▶ **Teks Bacaan**:
════
Banner

Banner Blog

11/03/12

Mengendus Kejanggalan Kasus Century




Bailout Century Langgar Aturan

Skandal keuangan perbankan di Bank Century terus mengelinding. Skandal yang  berawal dari rapat yang dipimpin oleh Menteri Keuangan dan Gubernur Bank Indonesia pada tanggal 20-21 November 2008 lalu yang hasilnya memutuskan untuk menyelamatkan Bank Century dengan memberikan suntikan modal hingga Rp 6,7 triliun kini menuai protes. Apalagi ketika dalam audit investigasi Badan Pemeriksa Keuangan (BPK) mengindikasikan adanya pelanggaran dalam pengucuran dana talangan Rp 6,7 miliar tersebut.  

HASIL audit BPK yang serahkan pada DPR pada 23 November 2009 lalu, mengungkapkan ada lima poin yang mengindikasikan pelanggaran bailout Bank Century, diantaranya, pertama, Mengenai proses merger dan pengawasan Bank Century oleh BI. Disini BPK menilai, dalam proses akuisisi dan merger Bank Danpac, Bank CIC dan Bank Pikko menjadi Bank Century, BI bersikap tidak tegas dan tidak prudent dalam menerapkan aturan dan persyaratan yang ditetapkannya sendiri.


BI juga dinilai tidak bertindak tegas dalam pelanggaran-pelanggaran yang dilakukan Bank Century selama 2005 sampai 2008. Seperti BI tidak menempatkan Bank Century sebagai bank dalam pengawasan khusus meskipun CAR bank Century telah negatif 132,5%. BI memberikan keringanan sanksi denda atas pelanggaran posisi devisa netto atau PDN sebesar 50% atau Rp 11 miliar dan BI tidak mengenakan sanksi pidana atas pelanggaran BMPK.
Kedu`, Pemberian FPJP (Fasilitas Pendanaan Jangka Pendek), BI patut diduga melakukan perubahan persyarakatan CAR dalam PBI agar Bank Century bisa mendapatkan FPJP. Pada saat pemberian FPJP, CAR Bank Century negatif 3,53%. Hal ini melanggar ketentuan PBI nomor 10/30/PBI/2008. Selain itu, nilai jaminan FPJP yang diperjanjikan hanya sebesar 83% sehingga melanggar ketentuan PBI no 10/30/PBI/2008 yang menyatakan bahwa jaminan dalam bentuk aset kredit minimal 150% dari plafon FPJP.
Ketiga, Penetapan Century sebagai bank gagal berdampak sistemik dan penanganannya oleh LPS, disini BI dinilai tidak memberika informasi sepenuhnya, lengkap dan mutakhir pada saat menyampaikan bank Century sebagai bank gagal yang ditengarai berdampak sistemik kepada KSSK (Komite Stabilitas Sektor Keuangan). Informasi yang tidak utuh tersebut terkait PPAP atas SSB (Surat-Surat Berharga), SSB valas yang mengakibatkan penurunan ekuitas yang menurunkan kecukupan modal (CAR) dan meningkatkan biaya penanganan. BI baru menerapkan secara tegas ketentuan PPAP atas aktiva-aktiva produktif setelah Bank Century diserahkan penanganannya kepada LPS, sehingga terjadi peningkatan biaya penanganan Bank Century dari yang semula diperkirakan sebesar Rp 632 miliar menjadi Rp 6,7 triliun.
════
Cuplikan data:
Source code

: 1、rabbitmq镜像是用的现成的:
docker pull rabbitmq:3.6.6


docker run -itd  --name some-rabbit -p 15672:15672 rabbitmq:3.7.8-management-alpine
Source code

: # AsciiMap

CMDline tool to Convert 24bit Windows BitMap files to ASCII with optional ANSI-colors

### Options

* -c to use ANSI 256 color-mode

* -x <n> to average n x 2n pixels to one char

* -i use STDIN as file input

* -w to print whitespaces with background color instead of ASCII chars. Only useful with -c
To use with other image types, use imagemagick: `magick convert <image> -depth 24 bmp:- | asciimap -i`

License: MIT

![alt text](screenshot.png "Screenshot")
════
▶ **Tugas A**:
Perbarui bagian teks tentang kasus Bank Century antara "Banner Blog" dan "6,7 miliar tersebut.", termasuk keduanya, dengan mengganti "Menteri Keuangan" menjadi "Menkeu".
▶ **Tugas B**:
Menurut teks tentang kasus Bank Century, kapan hasil audit BPK diserahkan kepada DPR?
▶ **Tugas C**:
Ringkas teks tentang kasus Bank Century dalam dua kalimat.

▶ **Jawaban A**:
Banner Blog

11/03/12

Mengendus Kejanggalan Kasus Century




Bailout Century Langgar Aturan

Skandal keuangan perbankan di Bank Century terus mengelinding. Skandal yang  berawal dari rapat yang dipimpin oleh Menkeu dan Gubernur Bank Indonesia pada tanggal 20-21 November 2008 lalu yang hasilnya memutuskan untuk menyelamatkan Bank Century dengan memberikan suntikan modal hingga Rp 6,7 triliun kini menuai protes. Apalagi ketika dalam audit investigasi Badan Pemeriksa Keuangan (BPK) mengindikasikan adanya pelanggaran dalam pengucuran dana talangan Rp 6,7 miliar tersebut.

▶ **Jawaban B**:
Pada 23 November 2009.

▶ **Jawaban C**:
Keputusan rapat yang dipimpin Menteri Keuangan dan Gubernur Bank Indonesia pada 20-21 November 2008 untuk menyelamatkan Bank Century dengan suntikan modal hingga Rp 6,7 triliun kini menuai protes, terlebih setelah audit investigasi BPK mengindikasikan adanya pelanggaran. Audit yang diserahkan ke DPR itu antara lain menyoroti sikap BI yang tidak tegas dalam proses merger dan pengawasan Bank Century, dugaan perubahan persyaratan CAR agar bank itu mendapat FPJP, serta informasi yang tidak utuh saat bank itu ditetapkan sebagai bank gagal berdampak sistemik, sehingga biaya penanganannya naik dari perkiraan Rp 632 miliar menjadi Rp 6,7 triliun.